Para Noguero, «aquello fue una persecución en toda regla. No fue improvisada ni espontánea, sino orquestada. Solo uno de los sacerdotes tuvo algo parecido a un juicio, pero la sentencia fue: “A usted lo matamos porque es cura”. Fue una masacre; los fusilaban y después les prendían fuego. Esos días salió lo peor del ser humano», lamenta.
Barbastro fue la diócesis más castigada por la persecución religiosa en aquellos años: fueron asesinados nueve de cada diez sacerdotes, entre ellos casi la totalidad de los religiosos, y numerosos laicos. La razón de este ensañamiento fue que, tras la sublevación, el coronel del Ejército destinado en Barbastro había dado garantías al obispo para proteger al clero, pero luego se apoderaron de las calles grupos anarquistas y de izquierda y el coronel decidió no intervenir ante las detenciones.
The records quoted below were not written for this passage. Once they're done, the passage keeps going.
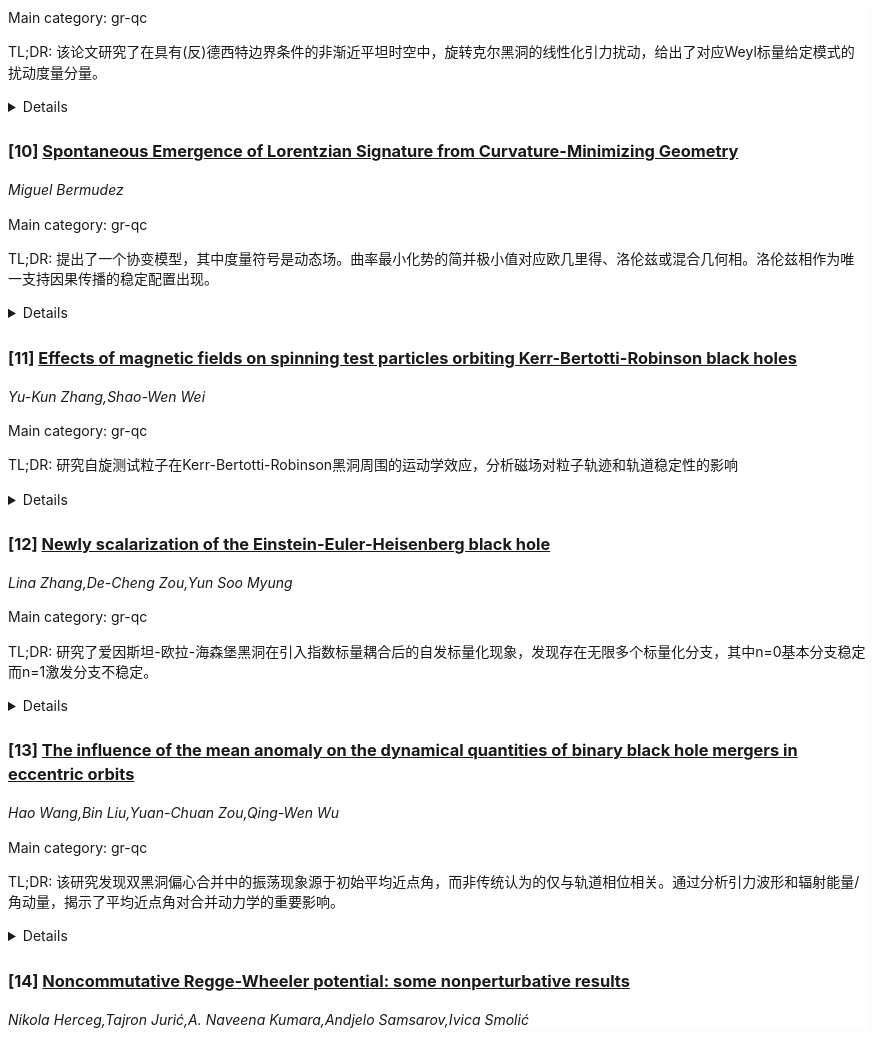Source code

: Main category: gr-qc

TL;DR: 该论文研究了在具有(反)德西特边界条件的非渐近平坦时空中，旋转克尔黑洞的线性化引力扰动，给出了对应Weyl标量给定模式的扰动度量分量。


<details><summary>Details</summary></details>


### [10] [Spontaneous Emergence of Lorentzian Signature from Curvature-Minimizing Geometry](https://arxiv.org/abs/2510.07891)
*Miguel Bermudez*

Main category: gr-qc

TL;DR: 提出了一个协变模型，其中度量符号是动态场。曲率最小化势的简并极小值对应欧几里得、洛伦兹或混合几何相。洛伦兹相作为唯一支持因果传播的稳定配置出现。


<details><summary>Details</summary></details>


### [11] [Effects of magnetic fields on spinning test particles orbiting Kerr-Bertotti-Robinson black holes](https://arxiv.org/abs/2510.07914)
*Yu-Kun Zhang,Shao-Wen Wei*

Main category: gr-qc

TL;DR: 研究自旋测试粒子在Kerr-Bertotti-Robinson黑洞周围的运动学效应，分析磁场对粒子轨迹和轨道稳定性的影响


<details><summary>Details</summary></details>


### [12] [Newly scalarization of the Einstein-Euler-Heisenberg black hole](https://arxiv.org/abs/2510.07954)
*Lina Zhang,De-Cheng Zou,Yun Soo Myung*

Main category: gr-qc

TL;DR: 研究了爱因斯坦-欧拉-海森堡黑洞在引入指数标量耦合后的自发标量化现象，发现存在无限多个标量化分支，其中n=0基本分支稳定而n=1激发分支不稳定。


<details><summary>Details</summary></details>


### [13] [The influence of the mean anomaly on the dynamical quantities of binary black hole mergers in eccentric orbits](https://arxiv.org/abs/2510.08105)
*Hao Wang,Bin Liu,Yuan-Chuan Zou,Qing-Wen Wu*

Main category: gr-qc

TL;DR: 该研究发现双黑洞偏心合并中的振荡现象源于初始平均近点角，而非传统认为的仅与轨道相位相关。通过分析引力波形和辐射能量/角动量，揭示了平均近点角对合并动力学的重要影响。


<details><summary>Details</summary></details>


### [14] [Noncommutative Regge-Wheeler potential: some nonperturbative results](https://arxiv.org/abs/2510.08125)
*Nikola Herceg,Tajron Jurić,A. Naveena Kumara,Andjelo Samsarov,Ivica Smolić*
Entre los mártires se encontraban muchos laicos, «gente piadosa y religiosa, gente de bien, que rezaban y distribuían comida y trabajo a quienes lo necesitaban», afirma Noguero.
Laicos o sacerdotes, «muchos pudieron escaparse y no lo hicieron. Y ninguno renegó de su fe. Muchos murieron gritando vivas a Cristo Rey y a la Virgen, y pronunciando palabras de perdón».
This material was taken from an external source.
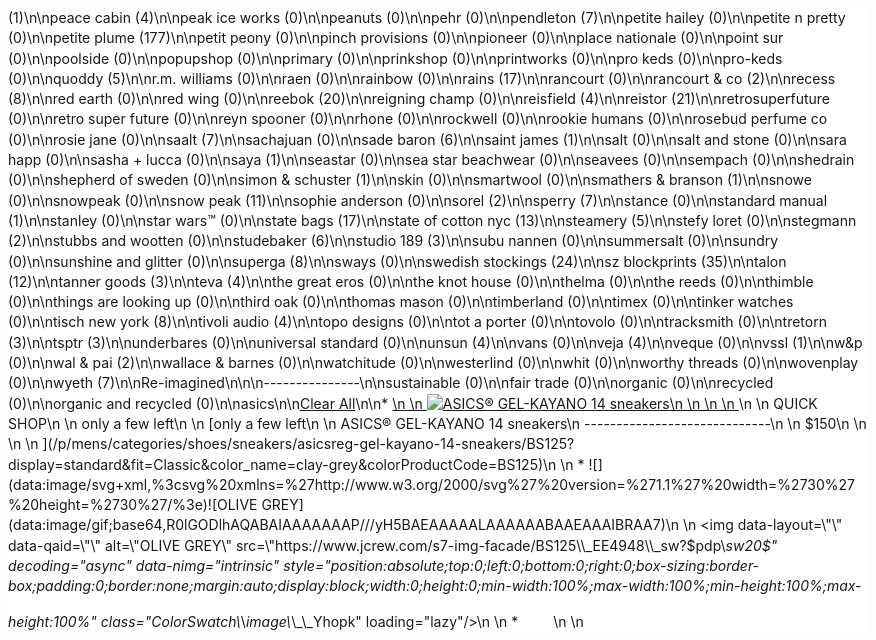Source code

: (1)\n\n[](/all/?brand=ASICS,PEACE%20CABIN&crawl=no)peace cabin (4)\n\npeak ice works (0)\n\npeanuts (0)\n\npehr (0)\n\n[](/all/?brand=ASICS,PENDLETON&crawl=no)pendleton (7)\n\npetite hailey (0)\n\npetite n pretty (0)\n\n[](/all/?brand=ASICS,PETITE%20PLUME&crawl=no)petite plume (177)\n\npetit peony (0)\n\npinch provisions (0)\n\npioneer (0)\n\nplace nationale (0)\n\npoint sur (0)\n\npoolside (0)\n\npopupshop (0)\n\nprimary (0)\n\nprinkshop (0)\n\nprintworks (0)\n\npro keds (0)\n\npro-keds (0)\n\n[](/all/?brand=ASICS,QUODDY&crawl=no)quoddy (5)\n\nr.m. williams (0)\n\nraen (0)\n\nrainbow (0)\n\n[](/all/?brand=ASICS,RAINS&crawl=no)rains (17)\n\nrancourt (0)\n\n[](/all/?brand=ASICS,RANCOURT%20%26%20CO&crawl=no)rancourt & co (2)\n\n[](/all/?brand=ASICS,RECESS&crawl=no)recess (8)\n\nred earth (0)\n\nred wing (0)\n\n[](/all/?brand=ASICS,REEBOK&crawl=no)reebok (20)\n\nreigning champ (0)\n\n[](/all/?brand=ASICS,REISFIELD&crawl=no)reisfield (4)\n\n[](/all/?brand=ASICS,REISTOR&crawl=no)reistor (21)\n\nretrosuperfuture (0)\n\nretro super future (0)\n\nreyn spooner (0)\n\nrhone (0)\n\nrockwell (0)\n\nrookie humans (0)\n\nrosebud perfume co (0)\n\nrosie jane (0)\n\n[](/all/?brand=ASICS,SAALT&crawl=no)saalt (7)\n\nsachajuan (0)\n\n[](/all/?brand=ASICS,SADE%20BARON&crawl=no)sade baron (6)\n\n[](/all/?brand=ASICS,SAINT%20JAMES&crawl=no)saint james (1)\n\nsalt (0)\n\nsalt and stone (0)\n\nsara happ (0)\n\nsasha + lucca (0)\n\n[](/all/?brand=ASICS,SAYA&crawl=no)saya (1)\n\nseastar (0)\n\nsea star beachwear (0)\n\nseavees (0)\n\nsempach (0)\n\nshedrain (0)\n\nshepherd of sweden (0)\n\n[](/all/?brand=ASICS,SIMON%20%26%20SCHUSTER&crawl=no)simon & schuster (1)\n\nskin (0)\n\nsmartwool (0)\n\n[](/all/?brand=ASICS,SMATHERS%20%26%20BRANSON&crawl=no)smathers & branson (1)\n\nsnowe (0)\n\nsnowpeak (0)\n\n[](/all/?brand=ASICS,SNOW%20PEAK&crawl=no)snow peak (11)\n\nsophie anderson (0)\n\n[](/all/?brand=ASICS,SOREL&crawl=no)sorel (2)\n\n[](/all/?brand=ASICS,SPERRY&crawl=no)sperry (7)\n\nstance (0)\n\n[](/all/?brand=ASICS,STANDARD%20MANUAL&crawl=no)standard manual (1)\n\nstanley (0)\n\nstar wars™ (0)\n\n[](/all/?brand=ASICS,STATE%20BAGS&crawl=no)state bags (17)\n\n[](/all/?brand=ASICS,STATE%20OF%20COTTON%20NYC&crawl=no)state of cotton nyc (13)\n\n[](/all/?brand=ASICS,STEAMERY&crawl=no)steamery (5)\n\nstefy loret (0)\n\n[](/all/?brand=ASICS,STEGMANN&crawl=no)stegmann (2)\n\nstubbs and wootten (0)\n\n[](/all/?brand=ASICS,STUDEBAKER&crawl=no)studebaker (6)\n\n[](/all/?brand=ASICS,STUDIO%20189&crawl=no)studio 189 (3)\n\nsubu nannen (0)\n\nsummersalt (0)\n\nsundry (0)\n\nsunshine and glitter (0)\n\n[](/all/?brand=ASICS,SUPERGA&crawl=no)superga (8)\n\nsways (0)\n\n[](/all/?brand=ASICS,SWEDISH%20STOCKINGS&crawl=no)swedish stockings (24)\n\n[](/all/?brand=ASICS,SZ%20BLOCKPRINTS&crawl=no)sz blockprints (35)\n\n[](/all/?brand=ASICS,TALON&crawl=no)talon (12)\n\n[](/all/?brand=ASICS,TANNER%20GOODS&crawl=no)tanner goods (3)\n\n[](/all/?brand=ASICS,TEVA&crawl=no)teva (4)\n\nthe great eros (0)\n\nthe knot house (0)\n\nthelma (0)\n\nthe reeds (0)\n\nthimble (0)\n\nthings are looking up (0)\n\nthird oak (0)\n\nthomas mason (0)\n\ntimberland (0)\n\ntimex (0)\n\ntinker watches (0)\n\n[](/all/?brand=ASICS,TISCH%20NEW%20YORK&crawl=no)tisch new york (8)\n\n[](/all/?brand=ASICS,TIVOLI%20AUDIO&crawl=no)tivoli audio (4)\n\ntopo designs (0)\n\ntot a porter (0)\n\ntovolo (0)\n\ntracksmith (0)\n\n[](/all/?brand=ASICS,TRETORN&crawl=no)tretorn (3)\n\n[](/all/?brand=ASICS,TSPTR&crawl=no)tsptr (3)\n\nunderbares (0)\n\nuniversal standard (0)\n\n[](/all/?brand=ASICS,UNSUN&crawl=no)unsun (4)\n\nvans (0)\n\n[](/all/?brand=ASICS,VEJA&crawl=no)veja (4)\n\nveque (0)\n\n[](/all/?brand=ASICS,VSSL&crawl=no)vssl (1)\n\nw&p (0)\n\n[](/all/?brand=ASICS,WAL%20%26%20PAI&crawl=no)wal & pai (2)\n\nwallace & barnes (0)\n\nwatchitude (0)\n\nwesterlind (0)\n\nwhit (0)\n\nworthy threads (0)\n\nwovenplay (0)\n\n[](/all/?brand=ASICS,WYETH&crawl=no)wyeth (7)\n\nRe-imagined\n\n\n---------------\n\nsustainable (0)\n\nfair trade (0)\n\norganic (0)\n\nrecycled (0)\n\norganic and recycled (0)\n\nasics[](/all/?crawl=no)\n\n[Clear All](/all/?crawl=no)\n\n*   [\n    \n    ![ ASICS&reg; GEL-KAYANO 14 sneakers](https://www.jcrew.com/s7-img-facade/BS125_EE4947?hei=640&crop=0,0,512,0)\n    \n    \n    \n    ](/p/mens/categories/shoes/sneakers/asicsreg-gel-kayano-14-sneakers/BS125?display=standard&fit=Classic&color_name=clay-grey&colorProductCode=BS125)\n    \n    QUICK SHOP\n    \n    only a few left\n    \n    [only a few left\n    \n    ASICS® GEL-KAYANO 14 sneakers\n    -----------------------------\n    \n    $150\n    \n    \n    \n    ](/p/mens/categories/shoes/sneakers/asicsreg-gel-kayano-14-sneakers/BS125?display=standard&fit=Classic&color_name=clay-grey&colorProductCode=BS125)\n    \n    *   ![](data:image/svg+xml,%3csvg%20xmlns=%27http://www.w3.org/2000/svg%27%20version=%271.1%27%20width=%2730%27%20height=%2730%27/%3e)![OLIVE GREY](data:image/gif;base64,R0lGODlhAQABAIAAAAAAAP///yH5BAEAAAAALAAAAAABAAEAAAIBRAA7)\n        \n        <img data-layout=\"\" data-qaid=\"\" alt=\"OLIVE GREY\" src=\"https://www.jcrew.com/s7-img-facade/BS125\\_EE4948\\_sw?$pdp\\_sw20$\" decoding=\"async\" data-nimg=\"intrinsic\" style=\"position:absolute;top:0;left:0;bottom:0;right:0;box-sizing:border-box;padding:0;border:none;margin:auto;display:block;width:0;height:0;min-width:100%;max-width:100%;min-height:100%;max-height:100%\" class=\"ColorSwatch\\_\\_image\\_\\_\\_Yhopk\" loading=\"lazy\"/>\n        \n    *   ![](data:image/svg+xml,%3csvg%20xmlns=%27http://www.w3.org/2000/svg%27%20version=%271.1%27%20width=%2730%27%20height=%2730%27/%3e)![CLAY GREY](data:image/gif;base64,R0lGODlhAQABAIAAAAAAAP///yH5BAEAAAAALAAAAAABAAEAAAIBRAA7)\n        \n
Juan Luis Vázquez Díaz-Mayordomo
Imagen: El sacerdote Vicente Artiga.
(Foto: Ana Artiga)
¿Qué pasó después de la guerra?
Al acabar la guerra civil, en Barbastro no se desató la venganza ni se pidió cuentas a nadie. Ángel Noguero cuenta que «no se denunciaron unos a otros. La gente quiso olvidar todo enseguida», y relata lo que le transmitió personalmente su madre, testigo de aquellos días aciagos: «Antes que pasar por todo eso, querría que estuvieses muerto», le decía. «Debió de ser tal el terror que padecieron que quisieron olvidarlo todo». Sí se celebraron funerales por los asesinados, «pero ahí quedó todo». Y afirma que los pocos curas que se libraron de la persecución, al volver al pueblo, salvaron con su aval a los verdugos de sus familiares más cercanos. «Fueron actos heroicos que se añaden a los de los mártires», dice Noguero.
Por su parte, Ana Artiga revela que su abuela, la esposa de Faustino escondió en su casa a las monjas expulsadas del convento donde estaba detenido su marido. «Pero ella no recordaba con odio todo aquello, para nada. Pero sí nos dijo siempre que la persecución la sufrieron por ser católicos». Y a pesar de que la persecución continuó tras la contienda por parte de los maquis y que la Guardia Civil tuvo que protegerle en varias ocasiones –«Van a por usted, Faustino», le decían–, él quiso hacer borrón y cuenta nueva, e incluso atendió de buen grado como médico a los familiares de los milicianos involucrados en el asesinato de su hermano Vicente.